Module Code MAU11602
Module Title Computation theory and logic
Semester taught Semester 2
ECTS Credits 5
Module Lecturer Prof. John Stalker
Module Prerequisites MAU11201 Single-variable calculus

Assessment Details

  • This module is examined in a 2-hour examination at the end of Semester 2.
  • Continuous assessment contributes 30% towards the overall mark.
  • The module is passed if the overall mark for the module is 40% or more. If the overall mark for the module is less than 40% and there is no possibility of compensation, the module will be reassessed as follows: 
    1) A failed exam in combination with passed continuous assessment will be reassessed by an exam in the supplemental session; 
    2) The combination of a failed exam and failed continuous assessment is reassessed by the supplemental exam; 
    3) A failed continuous assessment in combination with a passed exam will be reassessed by one or more summer assignments in advance of the supplemental session..

Contact Hours

11 weeks of teaching with 3 lectures per week.

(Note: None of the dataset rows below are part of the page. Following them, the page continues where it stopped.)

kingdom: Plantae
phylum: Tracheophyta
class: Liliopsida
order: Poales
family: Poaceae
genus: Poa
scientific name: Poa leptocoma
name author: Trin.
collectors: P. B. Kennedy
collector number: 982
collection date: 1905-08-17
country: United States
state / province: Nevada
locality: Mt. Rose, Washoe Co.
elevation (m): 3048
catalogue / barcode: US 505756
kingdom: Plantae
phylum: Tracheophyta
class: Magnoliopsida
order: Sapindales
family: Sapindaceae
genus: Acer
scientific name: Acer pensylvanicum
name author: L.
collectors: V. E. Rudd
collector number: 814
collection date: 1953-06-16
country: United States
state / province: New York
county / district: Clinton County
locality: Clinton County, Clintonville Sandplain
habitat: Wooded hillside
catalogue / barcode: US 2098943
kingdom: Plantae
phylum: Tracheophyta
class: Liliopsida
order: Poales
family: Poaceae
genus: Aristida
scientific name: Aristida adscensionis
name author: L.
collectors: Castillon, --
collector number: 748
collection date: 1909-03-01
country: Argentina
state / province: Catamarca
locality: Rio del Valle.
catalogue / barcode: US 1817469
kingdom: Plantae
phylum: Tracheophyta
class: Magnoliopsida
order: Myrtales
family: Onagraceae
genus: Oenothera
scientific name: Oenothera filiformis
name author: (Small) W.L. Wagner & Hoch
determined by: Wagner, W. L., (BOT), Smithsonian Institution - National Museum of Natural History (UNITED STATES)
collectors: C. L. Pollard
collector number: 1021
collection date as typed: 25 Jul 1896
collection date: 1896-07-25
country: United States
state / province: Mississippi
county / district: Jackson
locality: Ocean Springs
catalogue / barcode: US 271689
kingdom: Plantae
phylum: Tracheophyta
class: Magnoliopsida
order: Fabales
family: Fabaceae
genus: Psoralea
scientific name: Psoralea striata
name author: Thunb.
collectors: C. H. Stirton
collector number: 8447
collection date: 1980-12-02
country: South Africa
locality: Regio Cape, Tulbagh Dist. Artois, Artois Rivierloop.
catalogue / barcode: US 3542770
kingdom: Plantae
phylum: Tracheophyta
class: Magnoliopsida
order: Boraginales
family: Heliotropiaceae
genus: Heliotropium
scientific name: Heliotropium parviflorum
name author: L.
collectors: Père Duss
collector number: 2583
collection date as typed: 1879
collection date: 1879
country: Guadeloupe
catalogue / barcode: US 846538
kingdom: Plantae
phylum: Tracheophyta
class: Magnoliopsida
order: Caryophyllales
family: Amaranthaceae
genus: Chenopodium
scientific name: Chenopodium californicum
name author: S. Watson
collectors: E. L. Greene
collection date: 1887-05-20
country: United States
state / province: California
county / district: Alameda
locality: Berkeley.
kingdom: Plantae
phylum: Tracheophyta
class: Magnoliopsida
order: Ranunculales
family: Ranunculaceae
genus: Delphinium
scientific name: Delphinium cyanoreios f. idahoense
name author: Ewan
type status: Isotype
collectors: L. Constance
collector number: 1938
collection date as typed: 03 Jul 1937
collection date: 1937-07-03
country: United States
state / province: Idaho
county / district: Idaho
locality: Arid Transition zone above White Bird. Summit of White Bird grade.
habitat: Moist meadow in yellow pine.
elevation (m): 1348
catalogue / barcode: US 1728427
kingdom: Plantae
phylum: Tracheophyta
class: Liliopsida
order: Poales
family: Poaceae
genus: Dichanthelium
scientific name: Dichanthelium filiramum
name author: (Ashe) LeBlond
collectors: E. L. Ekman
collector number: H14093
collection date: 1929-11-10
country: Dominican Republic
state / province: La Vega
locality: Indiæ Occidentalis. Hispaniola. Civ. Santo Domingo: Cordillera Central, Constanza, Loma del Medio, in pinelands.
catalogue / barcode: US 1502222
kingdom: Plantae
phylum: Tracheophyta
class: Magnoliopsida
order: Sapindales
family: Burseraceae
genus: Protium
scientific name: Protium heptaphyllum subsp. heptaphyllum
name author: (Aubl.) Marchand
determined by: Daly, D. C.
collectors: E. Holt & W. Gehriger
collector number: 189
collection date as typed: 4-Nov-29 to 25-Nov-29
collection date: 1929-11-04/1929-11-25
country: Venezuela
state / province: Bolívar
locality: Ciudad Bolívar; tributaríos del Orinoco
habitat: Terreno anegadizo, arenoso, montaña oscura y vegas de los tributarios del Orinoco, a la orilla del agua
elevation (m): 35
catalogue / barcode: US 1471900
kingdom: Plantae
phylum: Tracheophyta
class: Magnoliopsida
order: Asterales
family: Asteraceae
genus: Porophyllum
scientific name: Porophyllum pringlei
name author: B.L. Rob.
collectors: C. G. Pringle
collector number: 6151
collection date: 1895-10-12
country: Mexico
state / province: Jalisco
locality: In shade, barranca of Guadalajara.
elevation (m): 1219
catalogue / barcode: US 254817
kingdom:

Tutorials will be held during the lecture time slots and a revision will take place at the end of the semester.

Learning Outcomes

On successful completion of this module, students will be able to

  • check the validity of statements in zeroeth and first order logic.
  • convert informal statements to formal statements in elementary arithmetic.
  • give semiformal proofs in zeroeth and first order logic, elementary arithmetic and set theory.
  • verify the correctness of formal proofs in zeroeth and first order logic, elementary arithmetic and set theory.
  • convert informal descriptions of languages into phrase structure grammars.
  • convert among regular grammars, deterministic and non-deterministic finite state automata and regular expressions.
  • apply the Myhill-Nerode theorem to check whether languages are regular.
  • apply the pumping lemmas to show languages are not regular or context free.
  • apply the various closure properties of regular and context free languages.

Module Content

  • Formal languages and phrase structure grammars.
  • Zeroeth order logic, also known as the propositional calculus.
  • First order logic.
  • Elementary arithmetic.
  • Gödel's and Tarski's theorems.
  • Axiomatic set theory, and finite, countable and uncountable sets.
  • Finite state automata, regular expressions and regular languages.
  • Pushdown automata and context-free languages.
  • Turing machines and recursively enumerable languages.